If you know of a support group for grieving friends, or if you have attended one, I’d love to hear from you.

Friday, May 6, 2011

The Myth of Closure - Part 3

It's been quite a week, hasn't it?

I’ve been talking to a lot of people this week about closure, as it applies – or doesn’t – to the death of Osama bin Laden.
The word has been bandied about in newspapers, blogs, Facebook, Twitter and every news program on TV.

My “research” has gleaned the following observations:
1.      Closure does not end grief.

2.      Justice does not ultimately equal closure.

3.      Those who speak most emphatically about closure tend to be observers to the situation, rather than directly affected.

4.      Those who are most directly affected by 9/11 don’t all see bin Laden’s death as closure.

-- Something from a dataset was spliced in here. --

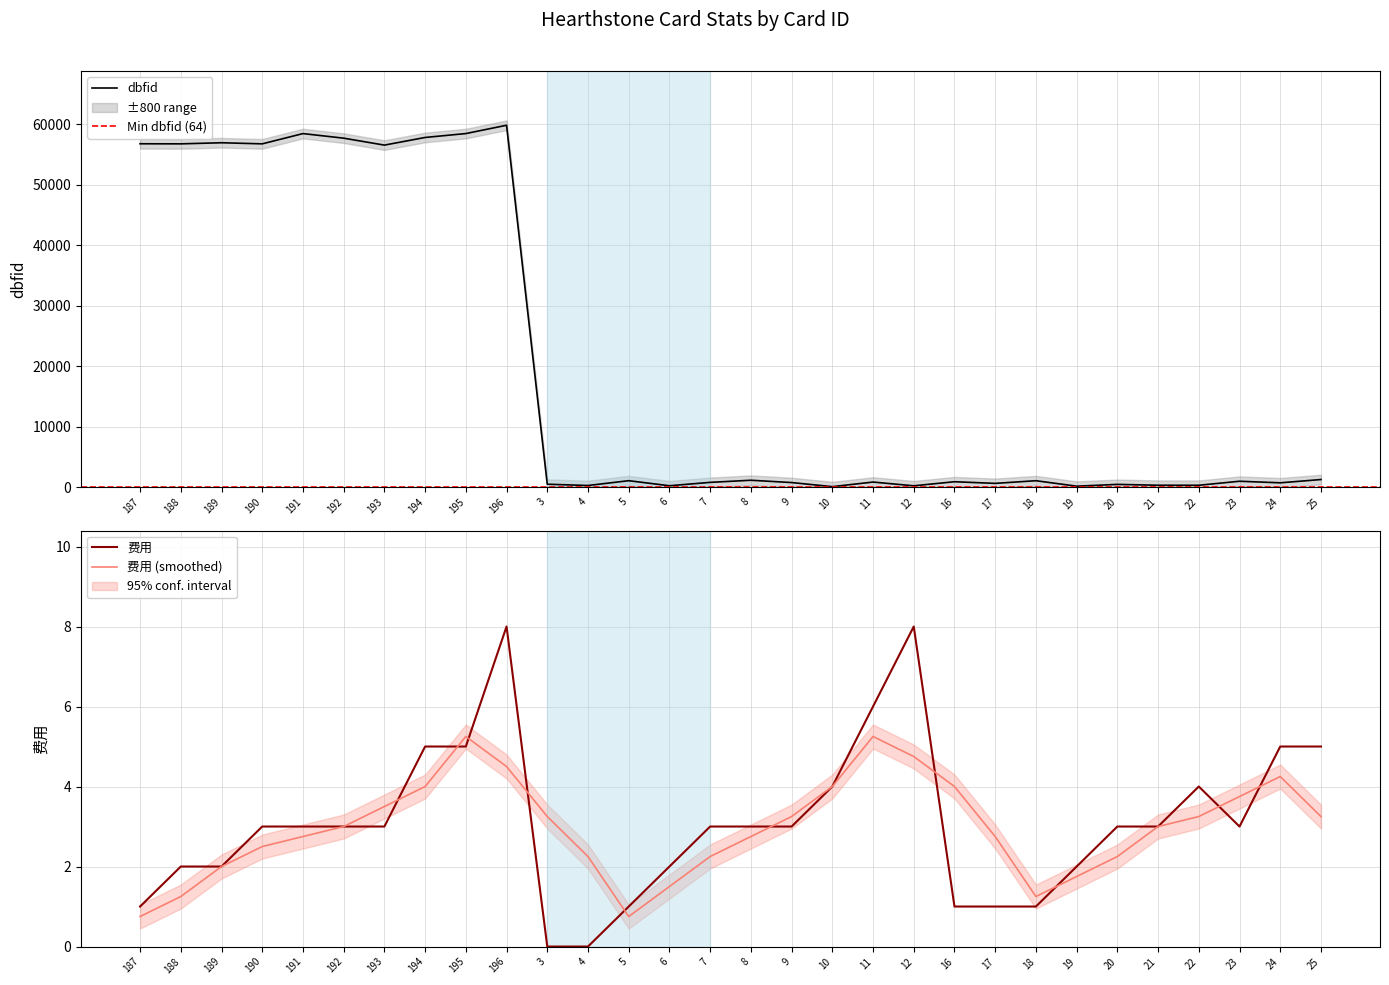

How many 费用 values are between 2 and 4?

16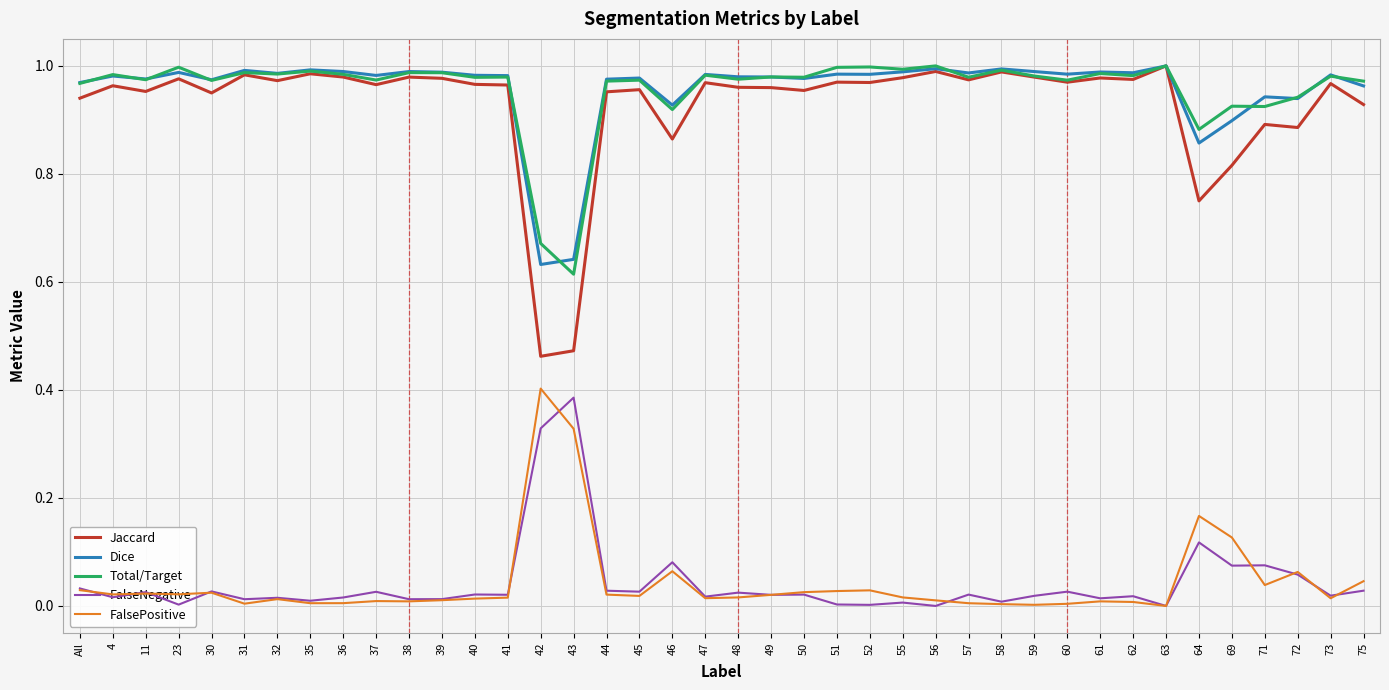

True or false: FalseNegative and Jaccard cross at least once.

False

5.      Believing there is closure makes people feel better, because they think they will no longer have to witness grief.

6.      Closure doesn’t change anything.

Wouldn’t it be great if the last observation were true?
Wouldn’t it be great if closure meant we are no longer in pain, grieving the death of a loved one?
Wouldn’t it be great if closure meant that the person we mourn comes back to life?
While it’s certainly a good thing that the world has one less personification of evil, it doesn’t, as a friend said this morning, “change anything.”
We will grieve; we still miss the person who has died. And while our grief will soften and evolve, it will never completely go away.
That’s not necessarily a bad thing.
Because as long as we have our memories, that person still “lives” in our hearts and in our minds.
For me, getting to the point where you can think about that person, and smile instead of cry…that’s closure.

Wednesday, May 4, 2011

The Myth of Closure - Part 2

Firefighter's Pew
St. Paul's Chapel near Ground Zero
“I hope it brings some comfort to the families. No closure. That word should be stricken from the English language.” - Lee Ielpi, whose son, Jonathan, a firefighter from Queens, died on 9/11 (quoted in the May 3, 2011 New York Times).
Much is made of the concept of closure. We’ve been told that certain things – an anniversary, a verdict, a discovery – can somehow end grief. Closure is considered the act of putting a period at the end of the sentence of grief. 
Except there’s no such thing.
The death of Osama bin Laden has been heralded as closure for those who lost family and friends on 9/11, the end of the grieving. Now we can finally get back to normal and forget about what happened.
For some people, death is closure, after a loved one has suffered a long illness. For some people, getting to the first anniversary of someone’s death is closure, proof that you’ve survived your grief. Others can point to specific “signs” that made them feel better.
But for society to imply that one event – dramatic though it was – can end anyone’s grief is simplistic.
At my father’s wake, my girlfriend’s mother, who had lost her husband the year before said, “You don’t get over it; you just get used to it.”
For many people, bin Laden’s death will ease their minds. “Justice” has been served.
But make no mistake: their grief has not ended. For them, there can be no real closure.
At least not in this lifetime.

Monday, May 2, 2011

The Myth of Closure

“Closure: the sense of finality and coming to terms with an experience, felt or experienced over time.” – Encarta Dictionary

“Closure” is a word frequently invoked in grief-related literature. Events are said to bring “closure” to people who grieve: discovery of remains, burial, 1st anniversaries, etc.
But the news of the death of Osama bin Laden may only be initially considered closure.
Certainly, the death of the most wanted terrorist in the world is a cause for celebration, even not knowing how other terrorist organizations will respond.
But for those who lost family or friends on 9/11, there is no closure.
Osama bin Laden is dead, but so are their loved ones.
Don’t assume everyone is happy and “all right” now.
Don’t assume the grieving is over. In fact, this news will likely re-open painful memories for all of us who knew someone who died that clear, blue September morning. My first reaction on hearing the news last night was, “but Carol’s still dead.”
So, as we discuss this remarkable news today, remember all those who lost a friend or family member on 9/11. Today will most likely be a difficult day for them.